Does Pearson chi square fit use expected error or observed error in TH1::Fit()

Hi all,

I tried to fit two linear histograms with one data point shifted up. (see attached)
The data point is assigned with a very large error by Setbinerror in one of the histogram (linear_testfit_large_unc_P.pdf), while the data point in the other histogram (linear_testfit_norm_unc_P.pdf) just obtain the normal error which is the square root of the bin content.

I fitted both histograms with Pearson chi square method by the option “P” in TH1::Fit().
As described in the manual 7.1.1,Pearson chi-square method is using expected errors instead of the observed one.

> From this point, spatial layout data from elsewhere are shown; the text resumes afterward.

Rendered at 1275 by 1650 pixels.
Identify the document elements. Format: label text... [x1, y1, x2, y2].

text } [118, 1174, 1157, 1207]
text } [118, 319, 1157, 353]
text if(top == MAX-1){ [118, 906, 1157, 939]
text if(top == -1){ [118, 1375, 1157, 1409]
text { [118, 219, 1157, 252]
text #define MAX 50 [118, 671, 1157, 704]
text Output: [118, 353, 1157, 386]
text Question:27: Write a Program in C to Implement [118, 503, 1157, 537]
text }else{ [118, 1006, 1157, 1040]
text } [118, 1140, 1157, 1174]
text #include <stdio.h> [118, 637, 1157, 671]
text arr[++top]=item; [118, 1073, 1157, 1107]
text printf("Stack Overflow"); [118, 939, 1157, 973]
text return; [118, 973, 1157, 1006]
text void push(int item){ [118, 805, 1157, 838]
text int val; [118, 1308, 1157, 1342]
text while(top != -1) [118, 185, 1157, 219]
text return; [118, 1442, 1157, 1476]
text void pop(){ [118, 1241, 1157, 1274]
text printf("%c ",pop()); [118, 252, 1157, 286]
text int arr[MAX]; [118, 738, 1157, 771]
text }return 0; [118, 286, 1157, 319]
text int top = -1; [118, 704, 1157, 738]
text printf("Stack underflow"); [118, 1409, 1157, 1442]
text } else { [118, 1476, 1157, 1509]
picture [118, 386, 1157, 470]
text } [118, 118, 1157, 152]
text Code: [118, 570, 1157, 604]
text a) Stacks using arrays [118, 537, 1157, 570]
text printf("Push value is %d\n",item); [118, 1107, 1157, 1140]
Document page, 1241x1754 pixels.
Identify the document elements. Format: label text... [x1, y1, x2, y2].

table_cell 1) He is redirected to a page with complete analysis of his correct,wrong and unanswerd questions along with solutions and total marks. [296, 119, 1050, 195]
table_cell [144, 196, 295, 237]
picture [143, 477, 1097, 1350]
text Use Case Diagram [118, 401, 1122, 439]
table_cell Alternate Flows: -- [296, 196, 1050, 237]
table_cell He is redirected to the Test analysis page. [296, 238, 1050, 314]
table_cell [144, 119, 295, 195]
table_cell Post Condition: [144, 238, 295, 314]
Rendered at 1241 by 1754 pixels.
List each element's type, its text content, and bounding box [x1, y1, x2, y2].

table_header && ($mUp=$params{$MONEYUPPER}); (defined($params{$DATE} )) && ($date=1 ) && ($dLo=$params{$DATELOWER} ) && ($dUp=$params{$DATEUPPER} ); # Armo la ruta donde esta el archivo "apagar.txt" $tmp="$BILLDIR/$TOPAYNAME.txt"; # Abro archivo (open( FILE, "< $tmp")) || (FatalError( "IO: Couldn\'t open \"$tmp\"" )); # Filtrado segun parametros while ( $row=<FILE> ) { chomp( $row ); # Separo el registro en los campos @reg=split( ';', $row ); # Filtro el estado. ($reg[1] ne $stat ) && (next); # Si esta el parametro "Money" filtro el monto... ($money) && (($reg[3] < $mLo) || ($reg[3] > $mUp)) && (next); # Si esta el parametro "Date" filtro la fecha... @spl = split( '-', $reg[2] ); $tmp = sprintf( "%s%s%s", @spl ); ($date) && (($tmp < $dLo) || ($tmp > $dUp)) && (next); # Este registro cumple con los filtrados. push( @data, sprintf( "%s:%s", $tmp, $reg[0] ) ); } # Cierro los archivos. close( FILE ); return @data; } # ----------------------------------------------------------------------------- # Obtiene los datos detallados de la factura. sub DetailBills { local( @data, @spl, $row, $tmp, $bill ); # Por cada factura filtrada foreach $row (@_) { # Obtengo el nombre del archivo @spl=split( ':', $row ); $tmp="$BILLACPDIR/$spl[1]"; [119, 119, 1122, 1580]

I would expect the two histograms give the same fitted result since the bins contents are the same for the two histograms. However, the fitted results are different as shown. This means the assigned errors do affect the fitting. It looks to me that the Pearson chi square method is using observed error instead of the expected one. How exactly does Pearson chi square fit work with the errors?

Thank you all in advance!
linear_testfit_norm_unc_P.pdf (15.0 KB)
linear_testfit_large_unc_P.pdf (15.0 KB)

Welcome to the ROOT forum

I guess @moneta can help

How did you fit the histogram? It is possible you pass a linear function and in that case by default the linear fitter is used and this has the precedence to the option “P”. You can try to add also the option “F” to force a non-linear fit in case the function you are using is a polynomial (e.g. pol1)